Die junge Frau hielt ihm ihre Hand hin, und ihm wurde klar: Dies war kein Traum, es war konkret eine Erinnerung an eine glückliche Zeit. Doch dann bemerkte er den Brief, den er hielt: ein leichtes, für ihn aber schweres Stück Papier. Ein helles Blatt, der Inhalt wie aus schwerem Stein: Ein verlockenden Aufruf, in die alte Heimat zurückzukehren, zu wissenschaftlicher Anerkennung und Ruhm - den Ruf auf eine Bühne, die wie für ihn gemacht war. Seine Finger schlossen sich, zunächst zögerlich, und dann entschlossen, um das beigelegte Flugticket. Und dann fiel auch dieser Stein. Die nachfolgende Reihe zog ihn mit sich fort – in ein Leben voller Anerkennung, Forschung, Vorträge und Applaus im strahlenden Licht der Öffentlichkeit. Und auch das Private spielte eine Rolle: Die Ehe mit einer Kollegin begann voller Verlangen, entwickelte sich später jedoch zur Routine und Kälte. Die Ausstrahlung dieser Verbindung löste sich auf wie ein Dunstschleier, und das Licht blendete nur noch.
Und immer weiter fielen die Steine, immer schneller, bis er sie kaum noch auseinanderhalten konnte. Er bäumte sich auf, wollte die fallende Reihe anhalten, und sah das, was eigentlich unmöglich war: Der Weg teilte sich, und es eröffneten sich zwei Optionen, die zu zwei verschiedenen Lebenswegen führten. Auf dem einen: Sein berufliches Leben; voller Glanz und Bedeutung, aber auch mit Belastungen verbunden. Die andere Möglichkeit: ein leuchtend farbenfroher Weg. Dort lagen die Steine lockerer und weiter auseinander, als ob sie kein Gewicht hätten, sondern Spielzeug sorgloser Menschen wären. Lorenz vernahm unbeschwertes Lachen und empathische Stimmen. Er trat einen Schritt näher an die Reihe heran. Dort sah er sie, Anahera, mit einladend ausgestreckten Armen – eingebettet in eine zeitlose Aura. Und er folgte ihrer Einladung, seiner Sehnsucht.

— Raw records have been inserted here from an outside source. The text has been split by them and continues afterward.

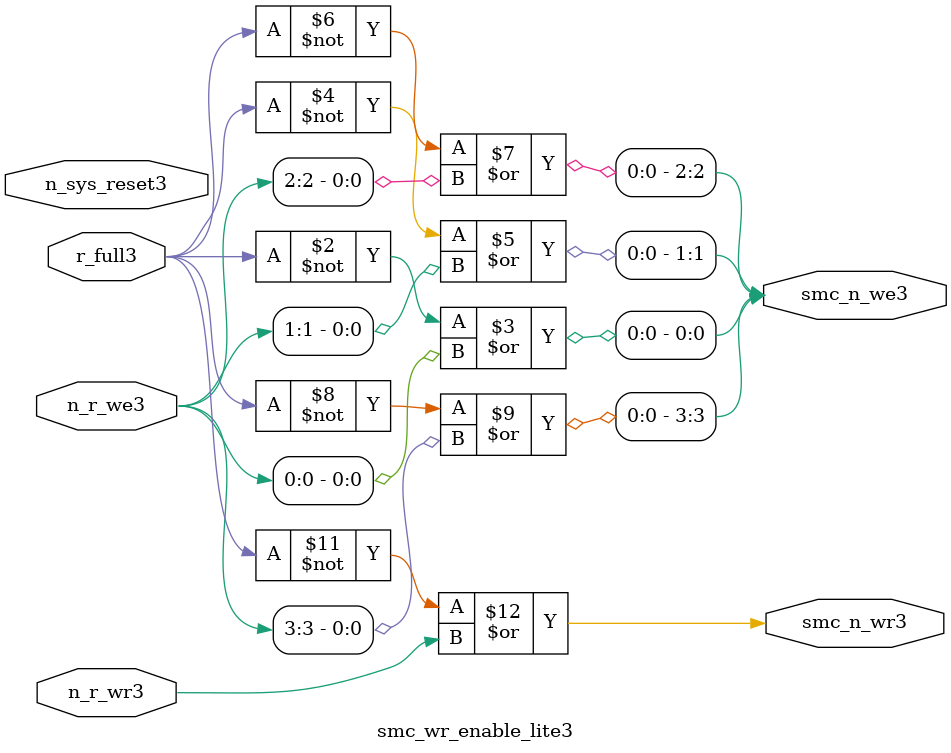
<source format=v>


  module smc_wr_enable_lite3 (

                      //inputs3                      

                      n_sys_reset3,
                      r_full3,
                      n_r_we3,
                      n_r_wr3,

                      //outputs3

                      smc_n_we3,
                      smc_n_wr3);

//I3/O3
   
   input             n_sys_reset3;   //system reset
   input             r_full3;    // Full cycle write strobe3
   input [3:0]       n_r_we3;    //write enable from smc_strobe3
   input             n_r_wr3;    //write strobe3 from smc_strobe3
   output [3:0]      smc_n_we3;  // write enable (active low3)
   output            smc_n_wr3;  // write strobe3 (active low3)
   
   
//output reg declaration3.
   
   reg [3:0]          smc_n_we3;
   reg                smc_n_wr3;

//----------------------------------------------------------------------
// negedge strobes3 with clock3.
//----------------------------------------------------------------------
      

//----------------------------------------------------------------------
      
//--------------------------------------------------------------------
// Gate3 Write strobes3 with clock3.
//--------------------------------------------------------------------

  always @(r_full3 or n_r_we3)
  
  begin
  
     smc_n_we3[0] = ((~r_full3  ) | n_r_we3[0] );

     smc_n_we3[1] = ((~r_full3  ) | n_r_we3[1] );

     smc_n_we3[2] = ((~r_full3  ) | n_r_we3[2] );

     smc_n_we3[3] = ((~r_full3  ) | n_r_we3[3] );

  
  end

//--------------------------------------------------------------------   
//write strobe3 generation3
//--------------------------------------------------------------------   

  always @(n_r_wr3 or r_full3 )
  
     begin
  
        smc_n_wr3 = ((~r_full3 ) | n_r_wr3 );
       
     end

endmodule // smc_wr_enable3


</source>
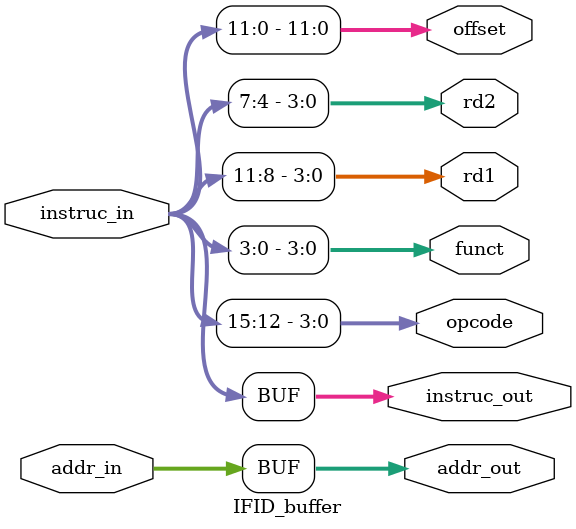
<source format=v>
module IFID_buffer(
input [15:0] instruc_in,
input [7:0] addr_in,
output reg [15:0] instruc_out,
output reg [3:0] opcode, funct, rd1, rd2,
output reg [7:0] addr_out,
output reg [11:0] offset);

always@(*)
	begin
			instruc_out = instruc_in;
			addr_out = addr_in;
			opcode = instruc_in[15:12];
			funct = instruc_in[3:0]; //type A(funct)
			offset = instruc_in[11:0]; // Type B(4bit) Type C(8bit) Type D(12bit)
			rd1 = instruc_in[11:8];
			rd2 = instruc_in[7:4];


	end
endmodule

</source>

Jetzt verschwammen die Bilder. Hat er sich in einem Sterbenstraum der Täuschung hingegeben? Handelte es sich um ein letztes Aufbäumen seiner Wahrnehmungen? Oder war es die Wahrheit, die ihn weiterzog? Die Dominosteine verwischten nach und nach, sie zerfielen. Er nahm einen tiefen Atemzug. Die Geräusche der Geräte neben seinem Bett verstummten. Jede scharfe Kontur verschwand. Er ging barfuß auf das Meer zu.